Being Alone but not Lonely
Most of us have a morbid fear of being lonely, and in many cases we equate 'loneliness' with being on our own. But does one follow necessarily from the other?
At this, the mid point of my life, I feel I can answer that question resoundingly in the negative. First a word of caution: I am a self-confessed introvert. This means (at least according to Jung, and Msrs Myers and Briggs), that I derive my energy, and recharge my batteries, from being alone. However even we introverts aren't immune from feeling lonely. In fact if anything we tend to be more prone to it, since we can find it difficult to make friends, and find kindred spirits in those around us.
However, that said, I can honestly say that I've experienced the most profound moments of loneliness in my life, when in the presence of an unfriendly or indifferent group of people, or when around a friend or romantic partner I've become alienated from for some reason (or who is no longer interested in my company).
In contrast, some of the deepest experiences of calm, contentment, and peace, have come at times when I've had only myself for company, and to rely on. These include times I've travelled to foreign countries on my own, or spent an entire weekend at home without talking to another soul. Some might think this is very odd, and may label me a recluse. Well that's fine, I'll take the label and wear it, if that's what society needs to call me to justify the strictures we are given about how to conduct ourselves.
From an early age we're told by parents and teachers that we are strange and antisocial if we prefer our own company at times to that of others. We become the 'loner' that others worry about. They fear for our mental health and happiness. If we choose to spend time alone, we are told that we're "isolating" ourselves -the implication being that we should always want to be around others.

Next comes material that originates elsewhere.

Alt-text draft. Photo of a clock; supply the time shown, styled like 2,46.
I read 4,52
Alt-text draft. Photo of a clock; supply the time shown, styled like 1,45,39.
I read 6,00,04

I'm not denying the fact that we are fundamentally social beings. We're given the power of speech, and emotional centres in our brain, to allow us to interact with our peers, and form relationships. But even social beings can derive profound satisfaction from those moments of complete communion with self. It can happen out on the lake with a fishing rod at dawn, sitting alone in church, or taking a walk, revelling in the beauty of nature.
It's at these times that the chatter dies down, and we can rest in perfect peace and harmony with ourselves, and perhaps even achieve a better understanding of who we really are.